Как много в этом звуке… (Пронин) - страница 305

Подняв глаза от машинки, я увидел цветы на своем столе, высохшие и оттого пахнувшие выжженным побережьем Коктебеля. Цветы стояли в голубоватой пузатенькой вазочке с высоким горлом. Взяв вазочку в руки, я вдохнул запах иссохших стеблей, свернувшихся лепестков и на какие-то секунды снова оказался на коктебельской набережной, среди громко хохочущих писательских жен, у облезлой и нагретой за день железной бочки, из которой тонкой струйкой текло мутное вино…
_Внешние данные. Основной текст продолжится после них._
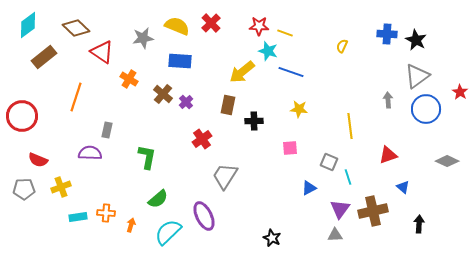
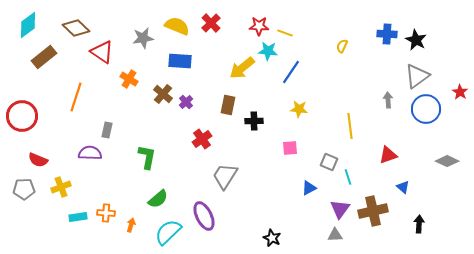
cyan star at (268, 51): rotated 12 degrees counterclockwise
yellow arrow at (242, 72): moved 4 px up
blue line at (291, 72): rotated 75 degrees counterclockwise
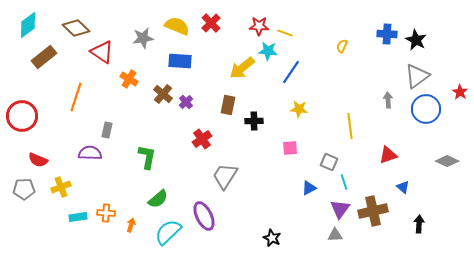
cyan line at (348, 177): moved 4 px left, 5 px down
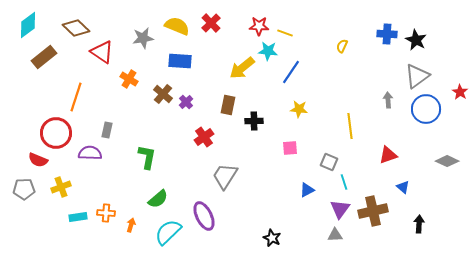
red circle at (22, 116): moved 34 px right, 17 px down
red cross at (202, 139): moved 2 px right, 2 px up
blue triangle at (309, 188): moved 2 px left, 2 px down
Цвет пузатенькой вазочки точно совпадал с цветом моря в полдень — та же голубизна с легким зеленоватым оттенком, глазурь, напоминающая водную рябь и сухой шелест жесткой травы… Кстати, вазочка эта сопровождает меня по жизни уже лет тридцать, с тех пор еще, когда я жил на Украине в маленьком, вросшем в землю глинобитном домике. Мать иногда брала меня с собой на базар — это было целое путешествие. Вначале, больше двух километров, мы шли по железнодорожным шпалам, пересыпанным горячим ракушечником, он ломко скрипел под ногами, жестко колол босые ноги. Потом садились в красный трамвай с узким входом и длинными гладкими поручнями. И два вагона, не торопясь, ковыляли по разболтанным рельсам через весь разбомбленный и сожженный войной город. В трамваях со штанги свисали ручки, у входа сидели кондукторши. Они продавали билеты, открывали и закрывали на остановках двери, дергали за какой-то шнур, подавая сигналы водителю, или, говоря точнее, вагоновожатому. Некоторых кондукторов я помню до сих пор, это были кричащие, худые, малорослые женщины, способные протискиваться сквозь плотно набитые вагоны. Однажды такая вот кондукторша поручила мне закрыть дверь на остановке, а сама быстро и, кажется, необратимо ввинтилась в толпу и исчезла за спинами. Дверь я закрыл, видимо, не совсем удачно, кого-то прижал, прищемил, послышались ругань, угрозы написать жалобу куда надо, а я ни жив ни мертв сидел на месте кондуктора и ждал расправы. Иногда мне кажется, что я до сих пор жду наказания за то давнее непредумышленное, но очень серьезное преступление.

На базаре мы покупали картошку, помидоры, а иногда восковые цветы. Розы, сделанные из цветной бумаги, обливали воском, отчего они становились тяжелыми, маслянисто-жирными. Потом проволокой их прикрепляли к тонким прутикам, рядом привинчивали такие же листья. Наверно, они считались красивыми, эти букеты из восковых цветов, во всяком случае, были долговечными — стояли непоколебимо на комоде всю зиму, весну, дотягивали до теплых летних дней. Иногда, при хорошем уходе, если с них своевременно сметали пыль, они могли продержаться и два, и три года. И вот мы, с ощущением праздника в душе, несем эти тяжелые, глухо ударяющиеся друг о дружку розы, долго едем в трамвае, потом бредем по нагретой солнцем железнодорожной насыпи. Ракушки скрипят под ногами, над рельсами дрожит разогретый воздух, изредка нас обгоняют дребезжащие грузовики, и горячая пыль долго и неподвижно стоит в воздухе, хотя грохот машины уже затих где-то в стороне дровяных складов. Дома мать помещала цветы в пустую вазу, ставила ее на радиоприемник с круглым зеленым глазом, а под вазу клала кружевную салфетку. Перед праздниками или при общей уборке она выносила цветы во двор и, набрав в рот воды, с силой брызгала на цветы, смывая с них пыль — они почему-то сильно пылились. А когда розы выгорали и по цвету уже не отличались от желтоватых свечей, их выбрасывали.